Flotez sur les genêts!
Ah!

▼TROIS ESPRITS▲
(1er Groupe, qui ont accouru)
Mais là-bas! au fond de la lande obscure,
Par le chemin on voit venir,
Sur le doux tapis de verdure,
Une enfant qui semble gémir…

(2d Groupe, qui accourent)

Regardez! au fond de la lande obscure!

▼LA FÉE▲
(dans les branches du chêne)
Et de l'autre côté…
Voyez-vous pas, mes soeurs,
Ce pauvre garçon tout en pleurs?

▼LES 2 GROUPES REUNIS▲
Regardez! au fond de la lande obscure…

▼LA FÉE▲
Regardez!

▼LES 2 GROUPES REUNIS▲
(les six Esprits: entre eux)
Ce sont de jolis amoureux…
Comme ils sont malheureux!
D'ombre voilées…
Invisibles pour eux,
Mes soeurs, écoutons bien leurs
plaintes désolées.

▼LA FÉE▲
(étendant le bras avec autorité)
Afin qu'ils ne puissent se voir,
O fleurs, obéissez au magique pouvoir!
Entre le prince et son aimée,
Fermez-vous, muraille embaumée!

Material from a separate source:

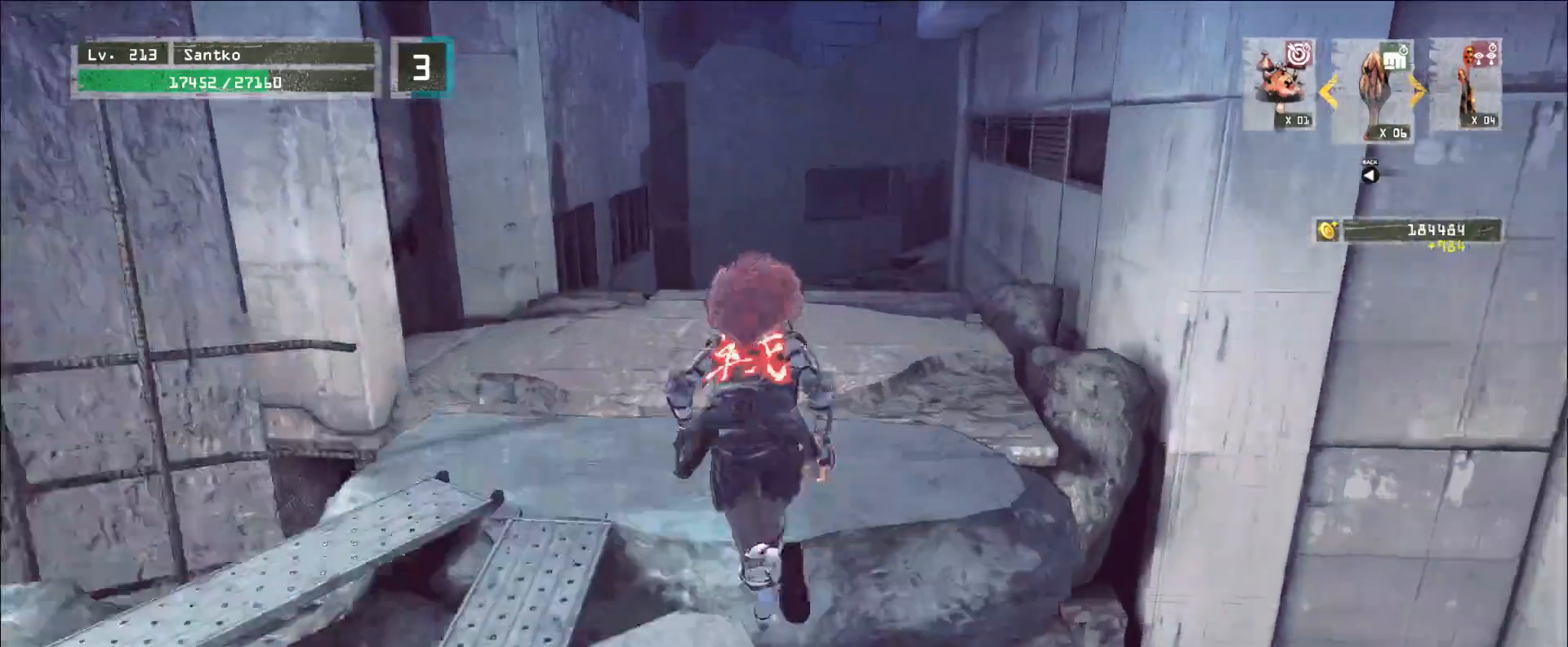
{"keys": ["w"], "mouse": [], "events": []}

Ah!

(La Fée se retire doucement dans les branches et revient invisible)


Scène Seconde

(Cendrillon et le Prince Charmant arrivent chacun de leur côté. Ils s'agenouillent sans se voir. Ils sont séparés par une haie de fleurs. Et ils adressent leur prière à La Fée.)

▼CENDRILLON▲
(simple et fervent)
A deux genoux,
Bonne Marraine, à deux genoux,
J'implore mon pardon de vous,
Si je vous ai fait moindre peine.
A deux genoux, je vous implore à
deux genoux,
Si je vous ai fait moindre peine.
Bonne Marraine!
Je viens à vous!

▼LE PRINCE CHARMANT▲
Je viens à vous,
Puissante Reine, je viens à vous,
Et vous demande à deux genoux
De vouloir terminer ma peine.
Je viens à vous, je vous implore à
deux genoux,
Voulez-vous terminer ma peine.
Puissante Reine!
Je viens à vous!

(à La Fée, avec âme)

Vous qui pouvez tout voir
Et tout savoir,
Vous n'ignorez pas ma souffrance…
Vous n'ignorez pas comment,
Pendant un trop court moment,
Du plus divin bonheur j'ai conçu
l'espérance!

(avec chaleur et conviction; bien chanté, expressif)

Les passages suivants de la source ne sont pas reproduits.